INSTRUCTIONS TO FOLLOW:
Please turn the paragraph of the research summary that begins "The research will adopt" into a short bulleted list that keeps its main facts.

Prescriptions to address water problems have long advocated the need for multi-functional solutions combining (for example) flood alleviation, environmental water quality and water supply in ‘blue-green infrastructure’. Implementing such measures disrupts conventional infrastructure governance, however, as budgets and decision-making cannot be allocated to single knowledge communities.  Taking case studies where overall budgets are assured and projects are underway, this research investigates the detailed processes of project design and development for two blue-green infrastructure projects.   Specifically, it asks ‘what evidence and whose opinions are used to evaluate costs and benefits in different spheres and how are their relative merits evaluated?’

The research will adopt a social practices approach to studying the decision processes in case study utilities.  When used to study institutions, a social practices approach looks at the mechanisms and norms that are used to reach decisions and to determine actions.  Through examining how the normal governance practices are disrupted through blue-green infrastructure cases, the research will seek to inform the future development and selection of multi-functional infrastructure solutions.

DATA SECTION:
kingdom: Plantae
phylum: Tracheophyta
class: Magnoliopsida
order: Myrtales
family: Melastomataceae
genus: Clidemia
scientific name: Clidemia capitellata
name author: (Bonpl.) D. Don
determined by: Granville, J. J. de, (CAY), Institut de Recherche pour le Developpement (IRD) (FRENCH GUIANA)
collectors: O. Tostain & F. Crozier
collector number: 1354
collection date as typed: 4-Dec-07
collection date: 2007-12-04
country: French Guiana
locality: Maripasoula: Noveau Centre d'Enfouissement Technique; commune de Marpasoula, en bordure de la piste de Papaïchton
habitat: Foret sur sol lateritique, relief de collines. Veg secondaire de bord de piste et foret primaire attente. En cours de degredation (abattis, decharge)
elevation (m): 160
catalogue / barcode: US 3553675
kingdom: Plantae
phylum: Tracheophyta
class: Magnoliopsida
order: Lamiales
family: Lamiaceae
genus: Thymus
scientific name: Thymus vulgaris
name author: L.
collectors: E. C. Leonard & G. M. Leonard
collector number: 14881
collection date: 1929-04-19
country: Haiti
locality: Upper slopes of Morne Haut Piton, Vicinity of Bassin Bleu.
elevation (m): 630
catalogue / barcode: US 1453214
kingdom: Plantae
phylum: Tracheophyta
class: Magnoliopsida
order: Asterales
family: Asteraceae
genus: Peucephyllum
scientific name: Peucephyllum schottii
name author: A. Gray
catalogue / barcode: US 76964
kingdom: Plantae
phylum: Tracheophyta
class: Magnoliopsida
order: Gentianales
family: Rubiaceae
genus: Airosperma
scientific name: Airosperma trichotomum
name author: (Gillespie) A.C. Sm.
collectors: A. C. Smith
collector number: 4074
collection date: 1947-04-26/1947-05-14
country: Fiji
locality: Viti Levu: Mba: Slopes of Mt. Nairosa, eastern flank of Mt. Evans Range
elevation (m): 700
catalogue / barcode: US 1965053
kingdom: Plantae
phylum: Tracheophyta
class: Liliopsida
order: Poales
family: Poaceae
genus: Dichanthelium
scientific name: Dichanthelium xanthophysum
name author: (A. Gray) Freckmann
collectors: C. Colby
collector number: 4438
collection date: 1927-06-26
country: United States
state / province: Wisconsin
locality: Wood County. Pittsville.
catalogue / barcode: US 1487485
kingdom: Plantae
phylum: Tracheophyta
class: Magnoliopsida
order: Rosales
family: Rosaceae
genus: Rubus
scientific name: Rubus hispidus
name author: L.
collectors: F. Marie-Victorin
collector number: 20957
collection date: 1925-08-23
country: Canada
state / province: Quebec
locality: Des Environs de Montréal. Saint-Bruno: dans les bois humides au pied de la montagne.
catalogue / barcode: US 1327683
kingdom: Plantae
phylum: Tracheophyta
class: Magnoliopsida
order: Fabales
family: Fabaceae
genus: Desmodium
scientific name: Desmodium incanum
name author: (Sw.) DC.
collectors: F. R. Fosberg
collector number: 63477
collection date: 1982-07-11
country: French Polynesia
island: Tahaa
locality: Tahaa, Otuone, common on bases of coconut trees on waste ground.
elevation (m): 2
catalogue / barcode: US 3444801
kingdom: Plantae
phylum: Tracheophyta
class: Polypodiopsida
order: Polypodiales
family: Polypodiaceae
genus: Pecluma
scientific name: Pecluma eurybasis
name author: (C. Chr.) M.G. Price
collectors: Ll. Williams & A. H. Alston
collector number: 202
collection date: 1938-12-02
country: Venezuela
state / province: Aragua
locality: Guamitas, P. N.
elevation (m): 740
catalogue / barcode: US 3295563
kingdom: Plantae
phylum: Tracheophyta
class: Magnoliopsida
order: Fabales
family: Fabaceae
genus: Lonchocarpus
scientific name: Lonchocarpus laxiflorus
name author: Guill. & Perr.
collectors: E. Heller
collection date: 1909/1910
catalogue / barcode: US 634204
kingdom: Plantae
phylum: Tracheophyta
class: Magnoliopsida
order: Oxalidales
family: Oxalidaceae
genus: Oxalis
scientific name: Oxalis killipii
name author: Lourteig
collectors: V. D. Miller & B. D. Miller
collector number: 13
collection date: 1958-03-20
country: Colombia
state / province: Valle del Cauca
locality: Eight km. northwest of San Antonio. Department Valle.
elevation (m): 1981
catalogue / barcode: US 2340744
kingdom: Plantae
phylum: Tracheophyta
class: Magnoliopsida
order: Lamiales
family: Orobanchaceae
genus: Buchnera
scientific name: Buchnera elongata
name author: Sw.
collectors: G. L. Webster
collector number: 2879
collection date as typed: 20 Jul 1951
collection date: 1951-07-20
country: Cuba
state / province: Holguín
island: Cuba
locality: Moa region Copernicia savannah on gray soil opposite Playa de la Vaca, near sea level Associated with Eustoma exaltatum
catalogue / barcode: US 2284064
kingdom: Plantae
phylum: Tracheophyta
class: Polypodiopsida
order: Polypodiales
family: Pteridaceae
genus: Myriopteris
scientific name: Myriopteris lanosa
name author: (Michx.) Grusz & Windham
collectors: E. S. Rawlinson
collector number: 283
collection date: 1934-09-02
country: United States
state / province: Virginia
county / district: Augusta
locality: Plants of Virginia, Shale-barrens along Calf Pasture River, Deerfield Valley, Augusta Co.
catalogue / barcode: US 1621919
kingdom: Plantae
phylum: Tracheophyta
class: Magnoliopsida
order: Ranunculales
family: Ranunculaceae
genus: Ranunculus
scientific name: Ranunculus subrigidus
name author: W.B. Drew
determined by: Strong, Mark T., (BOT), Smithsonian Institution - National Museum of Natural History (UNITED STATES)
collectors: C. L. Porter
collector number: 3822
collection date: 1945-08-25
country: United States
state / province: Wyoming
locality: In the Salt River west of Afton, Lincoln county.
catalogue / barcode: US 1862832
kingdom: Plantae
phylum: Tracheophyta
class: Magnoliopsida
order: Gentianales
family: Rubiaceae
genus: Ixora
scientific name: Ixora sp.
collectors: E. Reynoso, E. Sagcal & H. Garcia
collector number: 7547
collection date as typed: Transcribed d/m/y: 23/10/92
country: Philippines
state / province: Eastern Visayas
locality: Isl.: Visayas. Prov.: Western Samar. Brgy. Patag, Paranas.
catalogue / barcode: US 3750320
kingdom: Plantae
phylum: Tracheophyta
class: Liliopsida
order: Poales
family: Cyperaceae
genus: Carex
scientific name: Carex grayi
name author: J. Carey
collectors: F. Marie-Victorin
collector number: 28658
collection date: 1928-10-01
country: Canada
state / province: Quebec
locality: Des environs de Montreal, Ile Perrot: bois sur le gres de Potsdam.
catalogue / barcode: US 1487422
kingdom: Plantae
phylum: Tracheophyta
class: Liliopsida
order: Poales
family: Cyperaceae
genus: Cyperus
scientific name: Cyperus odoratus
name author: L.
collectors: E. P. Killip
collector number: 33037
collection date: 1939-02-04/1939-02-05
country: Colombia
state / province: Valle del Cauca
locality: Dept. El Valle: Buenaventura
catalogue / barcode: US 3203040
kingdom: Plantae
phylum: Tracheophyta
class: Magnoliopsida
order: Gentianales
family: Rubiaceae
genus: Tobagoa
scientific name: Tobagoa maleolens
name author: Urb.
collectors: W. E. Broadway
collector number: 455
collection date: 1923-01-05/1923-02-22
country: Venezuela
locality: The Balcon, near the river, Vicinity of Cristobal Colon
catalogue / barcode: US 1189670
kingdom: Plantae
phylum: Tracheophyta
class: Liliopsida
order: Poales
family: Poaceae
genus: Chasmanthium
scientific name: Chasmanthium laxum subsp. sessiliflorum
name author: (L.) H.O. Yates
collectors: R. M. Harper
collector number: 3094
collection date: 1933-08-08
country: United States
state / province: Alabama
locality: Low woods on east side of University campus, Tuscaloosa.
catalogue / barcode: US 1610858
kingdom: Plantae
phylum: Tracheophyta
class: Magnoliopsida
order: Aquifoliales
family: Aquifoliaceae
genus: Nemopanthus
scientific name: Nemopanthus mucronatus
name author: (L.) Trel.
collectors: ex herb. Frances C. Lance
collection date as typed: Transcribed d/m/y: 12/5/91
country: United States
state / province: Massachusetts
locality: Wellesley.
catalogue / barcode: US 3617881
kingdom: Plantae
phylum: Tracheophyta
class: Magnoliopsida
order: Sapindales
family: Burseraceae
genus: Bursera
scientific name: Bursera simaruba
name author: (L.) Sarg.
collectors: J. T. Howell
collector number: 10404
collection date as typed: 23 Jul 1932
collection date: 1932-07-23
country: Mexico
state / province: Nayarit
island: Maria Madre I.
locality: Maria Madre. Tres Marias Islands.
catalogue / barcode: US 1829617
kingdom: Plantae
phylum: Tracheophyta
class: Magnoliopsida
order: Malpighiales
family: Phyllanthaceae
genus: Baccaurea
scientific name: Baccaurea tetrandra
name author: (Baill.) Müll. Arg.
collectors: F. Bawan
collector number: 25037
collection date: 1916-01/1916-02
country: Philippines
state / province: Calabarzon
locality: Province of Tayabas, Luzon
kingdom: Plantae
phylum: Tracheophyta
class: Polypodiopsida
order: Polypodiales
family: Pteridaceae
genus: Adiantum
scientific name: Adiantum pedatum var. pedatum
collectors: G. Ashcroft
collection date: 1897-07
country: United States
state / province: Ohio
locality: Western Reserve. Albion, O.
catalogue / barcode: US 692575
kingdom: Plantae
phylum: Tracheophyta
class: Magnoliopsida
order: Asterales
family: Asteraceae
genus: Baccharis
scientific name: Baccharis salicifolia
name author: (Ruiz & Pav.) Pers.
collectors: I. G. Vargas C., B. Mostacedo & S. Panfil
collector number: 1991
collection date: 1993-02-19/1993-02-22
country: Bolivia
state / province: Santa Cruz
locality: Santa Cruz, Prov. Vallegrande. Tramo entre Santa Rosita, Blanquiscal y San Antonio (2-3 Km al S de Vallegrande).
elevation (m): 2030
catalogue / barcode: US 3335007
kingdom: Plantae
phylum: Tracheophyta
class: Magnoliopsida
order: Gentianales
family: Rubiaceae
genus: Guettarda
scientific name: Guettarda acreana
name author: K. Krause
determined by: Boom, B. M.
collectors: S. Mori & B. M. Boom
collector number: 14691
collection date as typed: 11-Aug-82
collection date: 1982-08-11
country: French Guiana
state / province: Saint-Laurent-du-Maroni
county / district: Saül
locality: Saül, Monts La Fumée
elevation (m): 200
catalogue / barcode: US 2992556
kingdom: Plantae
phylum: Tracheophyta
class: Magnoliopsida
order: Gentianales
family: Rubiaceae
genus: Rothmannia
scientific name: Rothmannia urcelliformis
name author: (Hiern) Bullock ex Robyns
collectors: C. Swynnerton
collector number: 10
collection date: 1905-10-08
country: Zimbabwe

PROBLEM SOLUTION:
- The research will study decision processes in case study utilities using a social practices approach.
- Applied to institutions, this approach looks at the mechanisms and norms used to reach decisions and determine actions.
- By examining how blue-green infrastructure cases disrupt normal governance practices, the research aims to inform how multi-functional infrastructure solutions are developed and selected in the future.